(Items listed in a dataset)
◆ ◆ ◆ ◆ ◆

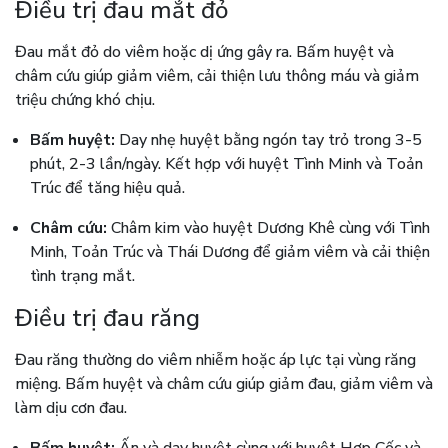
Điều trị đau mắt đỏ
Đau mắt đỏ do viêm hoặc dị ứng gây ra. Bấm huyệt và
châm cứu giúp giảm viêm, cải thiện lưu thông máu và giảm
triệu chứng khó chịu.
Bấm huyệt:
Day nhẹ huyệt bằng ngón tay trỏ trong 3-5
phút, 2-3 lần/ngày. Kết hợp với huyệt Tình Minh và Toản
Trúc để tăng hiệu quả.
Châm cứu:
Châm kim vào huyệt Dương Khê cùng với Tình
Minh, Toản Trúc và Thái Dương để giảm viêm và cải thiện
tình trạng mắt.
Điều trị đau răng
Đau răng thường do viêm nhiễm hoặc áp lực tại vùng răng
miệng. Bấm huyệt và châm cứu giúp giảm đau, giảm viêm và
làm dịu cơn đau.
Bấm huyệt:
Ấn và day huyệt cùng với huyệt Hợp Cốc và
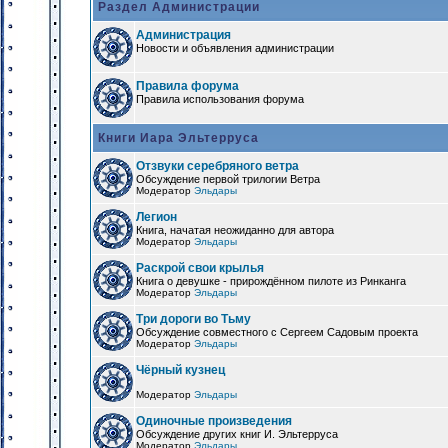
Раздел Администрации
Администрация
Новости и объявления администрации
Правила форума
Правила использования форума
Книги Иара Эльтерруса
Отзвуки серебряного ветра
Обсуждение первой трилогии Ветра
Модератор
Эльдары
Легион
Книга, начатая неожиданно для автора
Модератор
Эльдары
Раскрой свои крылья
Книга о девушке - прирождённом пилоте из Ринканга
Модератор
Эльдары
Три дороги во Тьму
Обсуждение совместного с Сергеем Садовым проекта
Модератор
Эльдары
Чёрный кузнец
Модератор
Эльдары
Одиночные произведения
Обсуждение других книг И. Эльтерруса
Модератор
Эльдары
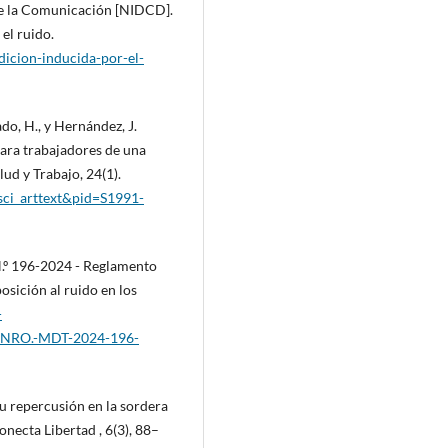
 de la Comunicación [NIDCD].
el ruido.
dicion-inducida-por-el-
o, H., y Hernández, J.
para trabajadores de una
ud y Trabajo, 24(1).
t=sci_arttext&pid=S1991-
 N.º 196-2024 - Reglamento
osición al ruido en los
-
-NRO.-MDT-2024-196-
su repercusión en la sordera
onecta Libertad , 6(3), 88–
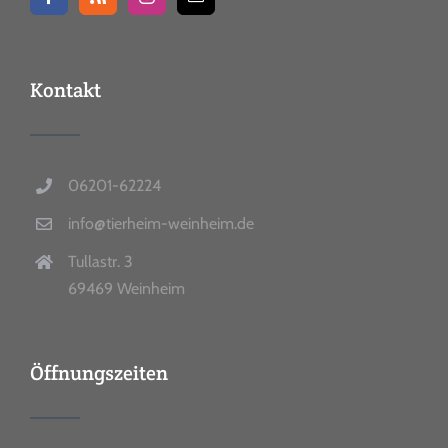
Kontakt
06201-62224
info@tierheim-weinheim.de
Tullastr. 3
69469 Weinheim
Öffnungszeiten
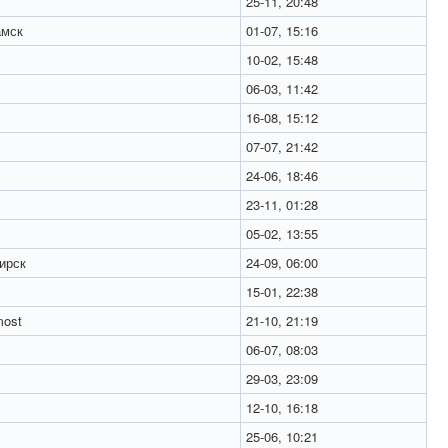
25-11, 20:48
мск
01-07, 15:16
10-02, 15:48
06-03, 11:42
16-08, 15:12
07-07, 21:42
24-06, 18:46
23-11, 01:28
05-02, 13:55
ирск
24-09, 06:00
15-01, 22:38
ost
21-10, 21:19
06-07, 08:03
29-03, 23:09
12-10, 16:18
25-06, 10:21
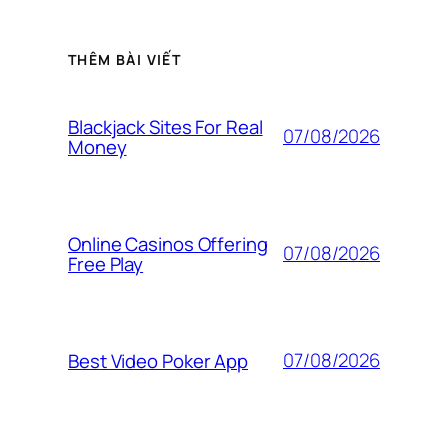
THÊM BÀI VIẾT
Blackjack Sites For Real
07/08/2026
Money
Online Casinos Offering
07/08/2026
Free Play
07/08/2026
Best Video Poker App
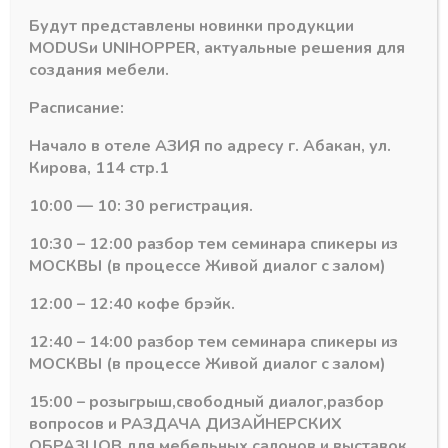
разборная
Будут представлены новинки продукции
h-
MODUS
и
UNIHOPPER
, актуальные решения для
150мм,
создания мебели.
черная
Россия(200шт)
Похожие товары
Расписание:
Начало в отеле АЗИЯ по адресу г. Абакан, ул.
Кирова, 114 стр.1
10:00 — 10: 30 регистрация.
10:30 – 12:00 разбор тем семинара спикеры из
МОСКВЫ (в процессе Живой диалог с залом)
12:00 – 12:40 кофе брэйк.
12:40 – 14:00 разбор тем семинара спикеры из
МОСКВЫ (в процессе Живой диалог с залом)
15:00 – розыгрыш,свободный диалог,разбор
Ножки опорные
Ножки опорные
вопросов и РАЗДАЧА ДИЗАЙНЕРСКИХ
М6 подпятник
Ножка цокольная с
регулируемый
базой регулир.
ОБРАЗЦОВ для мебельных салонов и выставок .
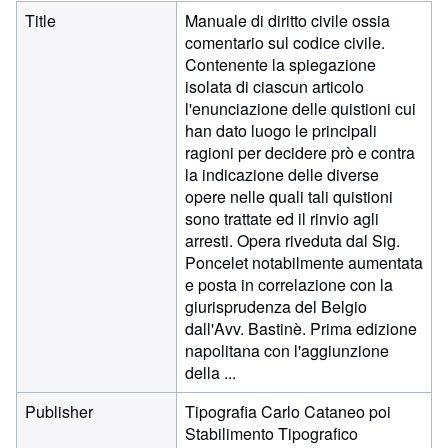
Title
Manuale di diritto civile ossia
comentario sul codice civile.
Contenente la spiegazione
isolata di ciascun articolo
l'enunciazione delle quistioni cui
han dato luogo le principali
ragioni per decidere prò e contra
la indicazione delle diverse
opere nelle quali tali quistioni
sono trattate ed il rinvio agli
arresti. Opera riveduta dal Sig.
Poncelet notabilmente aumentata
e posta in correlazione con la
giurisprudenza del Belgio
dall'Avv. Bastinè. Prima edizione
napolitana con l'aggiunzione
della ...
Publisher
Tipografia Carlo Cataneo poi
Stabilimento Tipografico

◆ ◆ ◆ ◆ ◆

• Your task
Turn the text lines in the data above into a JSON list of strings, one string per line and no blank lines. Leave the pictures out.

• Your solution
[
  "Điều trị đau mắt đỏ",
  "Đau mắt đỏ do viêm hoặc dị ứng gây ra. Bấm huyệt và",
  "châm cứu giúp giảm viêm, cải thiện lưu thông máu và giảm",
  "triệu chứng khó chịu.",
  "Bấm huyệt:",
  "Day nhẹ huyệt bằng ngón tay trỏ trong 3-5",
  "phút, 2-3 lần/ngày. Kết hợp với huyệt Tình Minh và Toản",
  "Trúc để tăng hiệu quả.",
  "Châm cứu:",
  "Châm kim vào huyệt Dương Khê cùng với Tình",
  "Minh, Toản Trúc và Thái Dương để giảm viêm và cải thiện",
  "tình trạng mắt.",
  "Điều trị đau răng",
  "Đau răng thường do viêm nhiễm hoặc áp lực tại vùng răng",
  "miệng. Bấm huyệt và châm cứu giúp giảm đau, giảm viêm và",
  "làm dịu cơn đau.",
  "Bấm huyệt:",
  "Ấn và day huyệt cùng với huyệt Hợp Cốc và",
  "Раздел Администрации",
  "Администрация",
  "Новости и объявления администрации",
  "Правила форума",
  "Правила использования форума",
  "Книги Иара Эльтерруса",
  "Отзвуки серебряного ветра",
  "Обсуждение первой трилогии Ветра",
  "Модератор",
  "Эльдары",
  "Легион",
  "Книга, начатая неожиданно для автора",
  "Модератор",
  "Эльдары",
  "Раскрой свои крылья",
  "Книга о девушке - прирождённом пилоте из Ринканга",
  "Модератор",
  "Эльдары",
  "Три дороги во Тьму",
  "Обсуждение совместного с Сергеем Садовым проекта",
  "Модератор",
  "Эльдары",
  "Чёрный кузнец",
  "Модератор",
  "Эльдары",
  "Одиночные произведения",
  "Обсуждение других книг И. Эльтерруса",
  "Модератор",
  "Эльдары",
  " de la Comunicación [NIDCD].",
  "el ruido.",
  "dicion-inducida-por-el-",
  "o, H., y Hernández, J.",
  "para trabajadores de una",
  "ud y Trabajo, 24(1).",
  "t=sci_arttext&pid=S1991-",
  " N.º 196-2024 - Reglamento",
  "osición al ruido en los",
  "-",
  "-NRO.-MDT-2024-196-",
  "su repercusión en la sordera",
  "onecta Libertad , 6(3), 88–",
  "Kontakt",
  "06201-62224",
  "info@tierheim-weinheim.de",
  "Tullastr. 3",
  "69469 Weinheim",
  "Öffnungszeiten",
  "25-11, 20:48",
  "мск",
  "01-07, 15:16",
  "10-02, 15:48",
  "06-03, 11:42",
  "16-08, 15:12",
  "07-07, 21:42",
  "24-06, 18:46",
  "23-11, 01:28",
  "05-02, 13:55",
  "ирск",
  "24-09, 06:00",
  "15-01, 22:38",
  "ost",
  "21-10, 21:19",
  "06-07, 08:03",
  "29-03, 23:09",
  "12-10, 16:18",
  "25-06, 10:21",
  "THÊM BÀI VIẾT",
  "Blackjack Sites For Real",
  "07/08/2026",
  "Money",
  "Online Casinos Offering",
  "07/08/2026",
  "Free Play",
  "07/08/2026",
  "Best Video Poker App",
  "разборная",
  "Будут представлены новинки продукции",
  "h-",
  "MODUS",
  "и",
  "UNIHOPPER",
  ", актуальные решения для",
  "150мм,",
  "создания мебели.",
  "черная",
  "Россия(200шт)",
  "Похожие товары",
  "Расписание:",
  "Начало в отеле АЗИЯ по адресу г. Абакан, ул.",
  "Кирова, 114 стр.1",
  "10:00 — 10: 30 регистрация.",
  "10:30 – 12:00 разбор тем семинара спикеры из",
  "МОСКВЫ (в процессе Живой диалог с залом)",
  "12:00 – 12:40 кофе брэйк.",
  "12:40 – 14:00 разбор тем семинара спикеры из",
  "МОСКВЫ (в процессе Живой диалог с залом)",
  "15:00 – розыгрыш,свободный диалог,разбор",
  "Ножки опорные",
  "Ножки опорные",
  "вопросов и РАЗДАЧА ДИЗАЙНЕРСКИХ",
  "М6 подпятник",
  "Ножка цокольная с",
  "регулируемый",
  "базой регулир.",
  "ОБРАЗЦОВ для мебельных салонов и выставок .",
  "Title",
  "Manuale di diritto civile ossia",
  "comentario sul codice civile.",
  "Contenente la spiegazione",
  "isolata di ciascun articolo",
  "l'enunciazione delle quistioni cui",
  "han dato luogo le principali",
  "ragioni per decidere prò e contra",
  "la indicazione delle diverse",
  "opere nelle quali tali quistioni",
  "sono trattate ed il rinvio agli",
  "arresti. Opera riveduta dal Sig.",
  "Poncelet notabilmente aumentata",
  "e posta in correlazione con la",
  "giurisprudenza del Belgio",
  "dall'Avv. Bastinè. Prima edizione",
  "napolitana con l'aggiunzione",
  "della ...",
  "Publisher",
  "Tipografia Carlo Cataneo poi",
  "Stabilimento Tipografico"
]